Chemical Sciences Seminars

Living With Metals

by Prof. Gerard W. Canters (Leiden Institute of Physics and Leiden Institute of Chemistry, The Netherlands)

Monday, January 30, 2012 from to (Asia/Kolkata)
at Colaba Campus ( AG-66 )
TIFR, Colaba Mumbai 400005
Description Metals play an indispensable role in the processes that keep a living cell alive. They  are involved in cellular metabolism and processes like cell division and cell differentiation. As the daily requirements by a cell for a particular metal often do not match the environmental availability, uptake and secretion of metals need to be carefully regulated and orchestrated. Moreover, once taken up by the cell the metals need to be delivered at the right cellular location and incorporated in the appropriate macromolecular structures within the cell.  To some extent the environmental availability of a particular metal is reflected in the role it plays in the cellular machinery. A changing availability as a result of evolutionary changes in the atmosphere, the oceans and the earth’s crust, sometimes can be traced back in the elemental make-up of a cell. Copper, for instance, became available relatively late in the development of life on earth and consequently plays a minor role as compared to Fe and Zn. Its rising availability was a direct consequence of the development of an oxygenic atmosphere and its use, thus,  is primarily restricted to extra-cellular proteins involved in electron transfer reactions and the catalysis of oxygen chemistry. The electron transfer character of some copper proteins has inspired research into their conducting properties. Is it possible to see electron tunneling events within proteins? Can copper proteins be employed in the construction of protein transistors? 

The crucial role copper appears to play in such varied diseases as Wilson’s disease, Menkes disease, Alzheimer and Parkinson’s diseases and prion diseases have led to the realization that chemical processes taking place in the cell need to be studied within the cell itself, preferably in vivo. There we are confronted with the notion that a different approach is needed than we are used to. While normally in studying chemical reactions we are dealing with numbers aptly symbolized by Avogadro’s number, cellular components may run in the thousands or less copies per cell the ultimate limit being exemplified by the DNA molecule of which only a single copy exists in the bacterial cell.
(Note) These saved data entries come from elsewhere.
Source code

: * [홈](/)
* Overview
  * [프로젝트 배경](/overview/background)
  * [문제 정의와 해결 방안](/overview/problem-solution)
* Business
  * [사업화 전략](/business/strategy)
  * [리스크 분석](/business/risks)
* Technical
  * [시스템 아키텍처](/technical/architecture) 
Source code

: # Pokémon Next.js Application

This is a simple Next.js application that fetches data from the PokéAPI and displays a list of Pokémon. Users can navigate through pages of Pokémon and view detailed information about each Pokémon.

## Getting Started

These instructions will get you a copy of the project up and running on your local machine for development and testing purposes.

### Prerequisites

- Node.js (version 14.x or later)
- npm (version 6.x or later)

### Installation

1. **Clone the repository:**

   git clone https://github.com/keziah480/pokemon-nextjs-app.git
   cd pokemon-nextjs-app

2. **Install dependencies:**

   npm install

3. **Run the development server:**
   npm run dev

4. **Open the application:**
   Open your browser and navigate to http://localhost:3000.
It means that cellular processes may exhibit stochastic variations and need to be studied at the level of the single molecule. 

The role of metals in life will be briefly reviewed, with emphasis on the role of copper. The role of copper proteins in biological electron transfer will be discussed as well as their characterization in terms of the physics of electronic conduction. Manifestations of the stochastic variation in enzyme properties as evidenced by single molecule studies will be discussed.